Intel has confirmed with TechCrunch that it is currently prepping a dual-core Medfield-class Atom processor for mobile devices including smartphones. The new chip will also support LTE where currently its only smartphone processor shipping in handsets is only 3G-capable. Some speculate that it has been the lack of LTE support that has seen ‘Intel Inside’ devices only shipping in Europe, China, Russia, India and South America to date, and not the U.S.
According to Intel Director of Product Marketing, Sumeet Syal, Intel-powered devices with LTE support will be shipping “later this year and ramping into 2013.” While most of its ARM-based competitors are running multi-core chips in their products, Syal argues that its single-core Medfield processor still outperforms “a lot of the dual-core and quad-cores out there.” Syal puts this down to the hyperthreading capability of the Medfield chips, which users more used to seeing implemented in Intel’s desktop and notebook processors.

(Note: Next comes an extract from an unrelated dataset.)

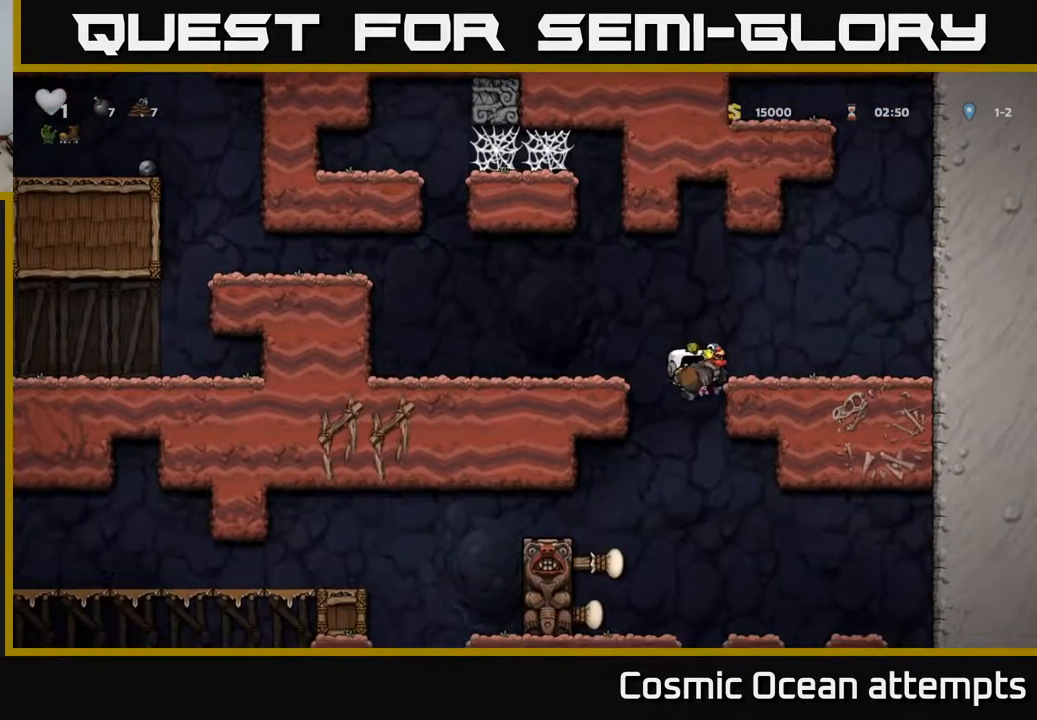
{"buttons": [], "left_stick": "center", "right_stick": "center", "events": [[167, "DPAD_DOWN", "down"], [200, "A", "down"], [200, "DPAD_RIGHT", "up"], [300, "A", "up"], [300, "DPAD_DOWN", "up"]]}
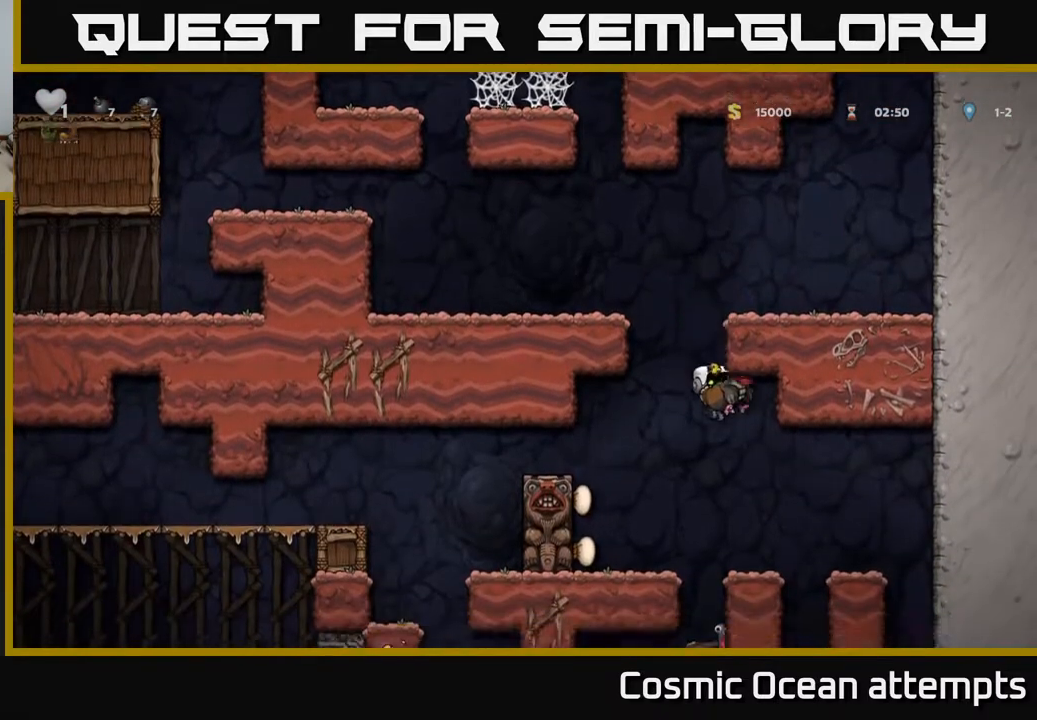
{"buttons": [], "left_stick": "center", "right_stick": "center", "events": [[50, "DPAD_RIGHT", "down"], [117, "DPAD_RIGHT", "up"], [383, "DPAD_LEFT", "down"], [483, "DPAD_LEFT", "up"]]}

“You have to take a look at how many instructions per clock can the architecture handle — our belief is that others are throwing cores at the issue in terms of getting more performance,” Syal argues. Whether there is merit in Syal’s argument, the reality is that Intel has been playing catch up in the mobile space ever since Apple launched the original ARM-powered iPhone in 2012. With dual-core Medfield processors with hyper-threading and LTE on the way, it looks as the though Intel might finally put itself on a competitive footing in the multi-billion dollar mobile space.